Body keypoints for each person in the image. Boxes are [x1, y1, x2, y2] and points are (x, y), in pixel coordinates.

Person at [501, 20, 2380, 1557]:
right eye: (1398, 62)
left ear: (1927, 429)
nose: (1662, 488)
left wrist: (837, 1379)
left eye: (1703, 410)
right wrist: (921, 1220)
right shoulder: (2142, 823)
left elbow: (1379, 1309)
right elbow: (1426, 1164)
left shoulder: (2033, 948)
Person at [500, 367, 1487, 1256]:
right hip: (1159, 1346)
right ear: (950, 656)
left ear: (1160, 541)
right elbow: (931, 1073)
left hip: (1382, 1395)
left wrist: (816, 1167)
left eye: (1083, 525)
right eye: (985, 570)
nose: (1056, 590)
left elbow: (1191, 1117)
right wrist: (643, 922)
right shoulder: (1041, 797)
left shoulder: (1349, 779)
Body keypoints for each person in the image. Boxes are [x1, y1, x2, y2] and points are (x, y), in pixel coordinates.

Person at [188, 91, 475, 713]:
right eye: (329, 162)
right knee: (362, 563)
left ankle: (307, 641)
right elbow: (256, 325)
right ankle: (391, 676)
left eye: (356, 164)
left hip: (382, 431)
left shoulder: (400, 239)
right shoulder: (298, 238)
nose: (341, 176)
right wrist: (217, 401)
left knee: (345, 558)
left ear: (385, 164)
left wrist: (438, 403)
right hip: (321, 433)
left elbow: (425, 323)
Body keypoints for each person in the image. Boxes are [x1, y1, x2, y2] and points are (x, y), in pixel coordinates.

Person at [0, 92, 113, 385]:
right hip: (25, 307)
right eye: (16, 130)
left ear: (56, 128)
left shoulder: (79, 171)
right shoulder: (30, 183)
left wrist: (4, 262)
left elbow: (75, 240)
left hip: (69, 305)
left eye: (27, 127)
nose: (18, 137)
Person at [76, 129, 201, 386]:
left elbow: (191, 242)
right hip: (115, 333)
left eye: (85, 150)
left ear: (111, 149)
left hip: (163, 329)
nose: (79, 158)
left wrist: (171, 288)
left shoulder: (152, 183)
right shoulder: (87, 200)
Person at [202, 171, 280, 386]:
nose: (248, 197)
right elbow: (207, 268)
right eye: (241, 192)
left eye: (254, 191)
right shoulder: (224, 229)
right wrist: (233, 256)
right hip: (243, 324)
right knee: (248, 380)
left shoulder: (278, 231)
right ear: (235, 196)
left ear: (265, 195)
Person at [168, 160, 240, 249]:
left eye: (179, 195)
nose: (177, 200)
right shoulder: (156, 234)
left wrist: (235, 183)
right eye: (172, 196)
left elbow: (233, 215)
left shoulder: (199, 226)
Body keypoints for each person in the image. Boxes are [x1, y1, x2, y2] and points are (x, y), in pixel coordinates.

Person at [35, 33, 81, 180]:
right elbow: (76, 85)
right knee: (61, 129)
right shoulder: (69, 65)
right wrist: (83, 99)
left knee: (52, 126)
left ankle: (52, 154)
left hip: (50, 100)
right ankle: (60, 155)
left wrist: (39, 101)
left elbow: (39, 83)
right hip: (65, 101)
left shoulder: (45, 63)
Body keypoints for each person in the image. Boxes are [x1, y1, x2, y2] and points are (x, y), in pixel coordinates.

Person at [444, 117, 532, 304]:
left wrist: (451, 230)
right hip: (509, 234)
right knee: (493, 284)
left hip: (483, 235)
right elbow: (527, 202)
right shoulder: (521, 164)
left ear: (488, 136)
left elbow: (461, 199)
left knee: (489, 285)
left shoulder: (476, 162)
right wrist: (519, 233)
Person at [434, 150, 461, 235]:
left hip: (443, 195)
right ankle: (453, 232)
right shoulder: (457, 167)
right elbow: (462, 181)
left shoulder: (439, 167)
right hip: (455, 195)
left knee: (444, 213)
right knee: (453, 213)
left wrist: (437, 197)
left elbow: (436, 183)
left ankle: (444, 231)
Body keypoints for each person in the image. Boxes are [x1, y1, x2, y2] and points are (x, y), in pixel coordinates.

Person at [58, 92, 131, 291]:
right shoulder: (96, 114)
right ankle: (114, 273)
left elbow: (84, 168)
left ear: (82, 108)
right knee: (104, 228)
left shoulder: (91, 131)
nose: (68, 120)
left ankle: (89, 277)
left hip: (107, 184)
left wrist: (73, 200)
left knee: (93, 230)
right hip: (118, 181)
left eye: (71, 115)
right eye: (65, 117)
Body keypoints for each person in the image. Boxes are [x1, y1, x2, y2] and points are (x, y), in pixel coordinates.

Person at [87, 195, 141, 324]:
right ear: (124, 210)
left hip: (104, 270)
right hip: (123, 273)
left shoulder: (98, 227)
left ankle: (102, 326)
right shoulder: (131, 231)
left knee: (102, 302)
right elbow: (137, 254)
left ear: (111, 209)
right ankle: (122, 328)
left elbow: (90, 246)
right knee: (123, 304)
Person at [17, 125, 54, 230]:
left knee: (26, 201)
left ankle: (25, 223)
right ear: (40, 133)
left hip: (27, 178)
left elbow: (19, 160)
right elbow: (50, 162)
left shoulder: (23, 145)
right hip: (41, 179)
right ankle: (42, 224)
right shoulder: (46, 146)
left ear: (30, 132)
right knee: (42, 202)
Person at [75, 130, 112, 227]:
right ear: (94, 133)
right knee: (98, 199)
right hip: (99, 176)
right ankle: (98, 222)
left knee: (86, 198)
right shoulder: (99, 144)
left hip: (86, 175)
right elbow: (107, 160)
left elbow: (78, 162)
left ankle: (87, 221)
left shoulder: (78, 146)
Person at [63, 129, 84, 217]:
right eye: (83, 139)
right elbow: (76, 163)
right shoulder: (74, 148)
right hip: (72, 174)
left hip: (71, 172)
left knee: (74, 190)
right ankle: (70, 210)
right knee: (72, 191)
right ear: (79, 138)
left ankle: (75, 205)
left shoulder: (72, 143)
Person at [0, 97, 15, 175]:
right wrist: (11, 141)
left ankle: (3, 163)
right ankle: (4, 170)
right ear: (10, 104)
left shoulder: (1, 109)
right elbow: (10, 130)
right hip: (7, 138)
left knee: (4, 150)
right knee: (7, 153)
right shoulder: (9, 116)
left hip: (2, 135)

□ □ □

Give back, unchanged, the run of lines in the listing above that begins at the line containing "nose: (248, 197)" and ends at the line containing "left ear: (265, 195)", both included.

■ Answer section
nose: (248, 197)
right elbow: (207, 268)
right eye: (241, 192)
left eye: (254, 191)
right shoulder: (224, 229)
right wrist: (233, 256)
right hip: (243, 324)
right knee: (248, 380)
left shoulder: (278, 231)
right ear: (235, 196)
left ear: (265, 195)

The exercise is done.